[SELECTED EXCERPT Boundary: Start]

He referenced the Jamaica Observer lead story on Monday reporting a number of complaints made by 67-year-old Louis Lyons.

“I am not prepared to make any public statement on the matter until I have the full report about what has taken place, McKenzie said.

Lyons had claimed he was duped into signing a voluntary discharge form on the basis that he would be moved from Golden Age Home to a habitable space.

“I signed a document and the reason I signed is because they said they would fix this place. I would never want to move into an abandoned building. I am looking for some legal assistance to challenge them because I would never sign to come into an abandoned building without no light. I am more intelligent than that. They will try to make it [his account of what transpired] different from what it is,” Lyons told the Observer.

But Matthew Smith Barrett, who serves as director/chair of the home's Finance and Resource Mobilisation Committee and a member of the Governance Committee, denied Lyons' claims, stating instead that he was voluntarily discharged from the facility and that he had actually chosen his new home.

“Mr Lyons informed us that he has his own finances and as such, he wanted voluntary discharge. The social worker would have made checks on the premises. He [Lyons] identified those premises. It was a voluntary discharge, it wasn't us putting him out,” Smith Barrett said, noting that Lyons's quest for justice could be based on the realisation that he cannot finance his livelihood.

“He found the place but apparently found he could not finance his bills, so he is trying to sue us to take care of him while he is at this abode that was chosen by him. He identified the premises. It was a voluntary discharge, it wasn't us putting him out, and we don't have obligations for persons who are not in our care at the location,” Smith Barrett told the Observer.

But speaking at the official opening of the Trelawny drop-in centre in Falmouth, McKenzie asserted that Lyons' claim of ill treatment is in stark contradiction to the manner in which the Andrew Holness-led Administration treats the poverty-stricken.

“I have to use this platform this morning to say that the front page of the daily newspaper is not reflective of the Government of Andrew Holness's response to the poor and destitute in this country,” the local government minister said.

“We are not here to abuse and to turn out and to disadvantage anyone who relies on the State for assistance. And once I am fully abreast of the circumstances then we will take the necessary steps that are required to ensure that at the end of the day we are doing the right thing,” McKenzie said.

“This Administration of Andrew Holness has provided more funds for the destitute of this country more than any other Administration has done since 1944,” McKenzie claimed. “The records are there to prove it. And we are committed to change as best as possible as we can the conditions of these people. We have built these facilities [drop-in centres] because there is a set of Jamaicans that have been forgotten. There are more than 2,000 Jamaicans who are living on the streets of this country, in sub-human conditions. The largest population of street people live in my constituency on the streets of downtown Kingston.”

Added McKenzie: “It is the intention of this Administration when we get into the next term to spend more.”

He noted that the Trelawny drop-in centre was the fifth such facility he was opening since he became minister of local government in 2016.

““St Ann has benefited from a facility like this, Hanover, St Mary, St Elizabeth, and I am now here in Falmouth. One in St Thomas is almost completed,” McKenzie said.

Homeless people in Falmouth and neighbouring districts will now be accommodated at the drop-in centre where they will be provided with meals, a place to shower and rest.

[SELECTED EXCERPT Boundary: End]

-- TASK SET --
a: Answer these questions from the article on Louis Lyons's discharge, one line each:
(i) How old is Louis Lyons?
(ii) In which town did McKenzie speak at the official opening of the Trelawny drop-in centre?
(iii) In what year did McKenzie become minister of local government?
b: From the article on Louis Lyons's discharge, return the part that opens with the words containing "He noted that" and closes with "shower and rest.", copied word for word.
c: In the article on Louis Lyons's discharge, list every place McKenzie names in his statement that begins "St Ann has benefited from a facility like this".

[RECORD SET Boundary: Start]

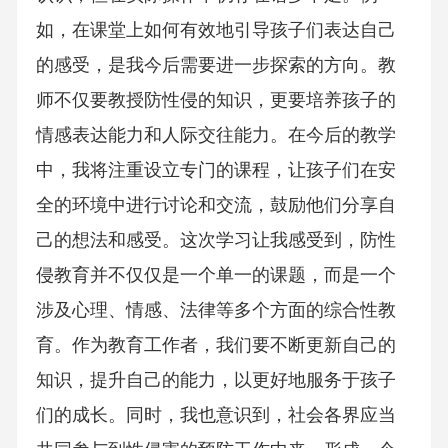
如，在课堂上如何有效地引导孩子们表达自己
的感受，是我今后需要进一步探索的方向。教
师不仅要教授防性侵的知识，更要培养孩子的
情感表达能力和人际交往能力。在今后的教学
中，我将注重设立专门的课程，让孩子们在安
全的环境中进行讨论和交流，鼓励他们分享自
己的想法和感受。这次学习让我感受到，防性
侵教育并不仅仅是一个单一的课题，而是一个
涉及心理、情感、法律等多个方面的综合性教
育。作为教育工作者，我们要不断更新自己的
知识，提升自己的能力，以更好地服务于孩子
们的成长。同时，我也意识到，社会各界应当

[RECORD SET Boundary: End]
[RECORD SET Boundary: Start]

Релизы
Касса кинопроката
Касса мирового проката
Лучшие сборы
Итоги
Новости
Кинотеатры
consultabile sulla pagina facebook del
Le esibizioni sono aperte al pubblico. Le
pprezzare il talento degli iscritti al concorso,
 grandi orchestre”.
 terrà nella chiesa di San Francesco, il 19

[RECORD SET Boundary: End]

-- OUTPUTS FOR THE TASKS --
a:
(i) 67
(ii) Falmouth
(iii) 2016

b:
He noted that the Trelawny drop-in centre was the fifth such facility he was opening since he became minister of local government in 2016.

““St Ann has benefited from a facility like this, Hanover, St Mary, St Elizabeth, and I am now here in Falmouth. One in St Thomas is almost completed,” McKenzie said.

Homeless people in Falmouth and neighbouring districts will now be accommodated at the drop-in centre where they will be provided with meals, a place to shower and rest.

c:
St Ann
Hanover
St Mary
St Elizabeth
Falmouth
St Thomas